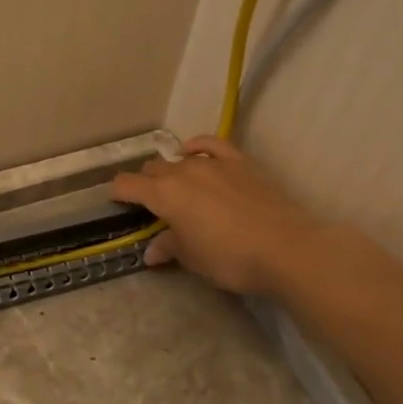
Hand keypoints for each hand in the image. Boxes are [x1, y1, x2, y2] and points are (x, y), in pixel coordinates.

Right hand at [109, 136, 324, 296]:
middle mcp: (182, 172)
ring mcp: (213, 164)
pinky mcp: (239, 163)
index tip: (116, 202)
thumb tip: (152, 251)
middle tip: (151, 206)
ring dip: (171, 171)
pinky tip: (193, 152)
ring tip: (175, 187)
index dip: (117, 193)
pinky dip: (198, 147)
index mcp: (163, 195)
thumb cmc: (229, 258)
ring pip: (179, 159)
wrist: (286, 248)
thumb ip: (169, 247)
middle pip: (152, 170)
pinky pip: (211, 145)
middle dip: (145, 184)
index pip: (127, 185)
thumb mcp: (192, 258)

- _THE TASK_:
Word for word, output the whole listing, but not its pictures.

- _ANSWER BOX_:
Hand keypoints for each hand in the image. Boxes are [x1, y1, x2, y2] and points are (x, y), in pixel coordinates.

Right hand at [109, 136, 324, 296]:
middle mcp: (182, 172)
ring mcp: (213, 164)
pinky mcp: (239, 163)
index tip: (116, 202)
thumb tip: (152, 251)
middle tip: (151, 206)
ring dip: (171, 171)
pinky tip: (193, 152)
ring tip: (175, 187)
index dip: (117, 193)
pinky dip: (198, 147)
index mcp: (163, 195)
thumb cmc: (229, 258)
ring pip: (179, 159)
wrist: (286, 248)
thumb ip: (169, 247)
middle pip: (152, 170)
pinky pip: (211, 145)
middle dip: (145, 184)
index pip: (127, 185)
thumb mcp: (192, 258)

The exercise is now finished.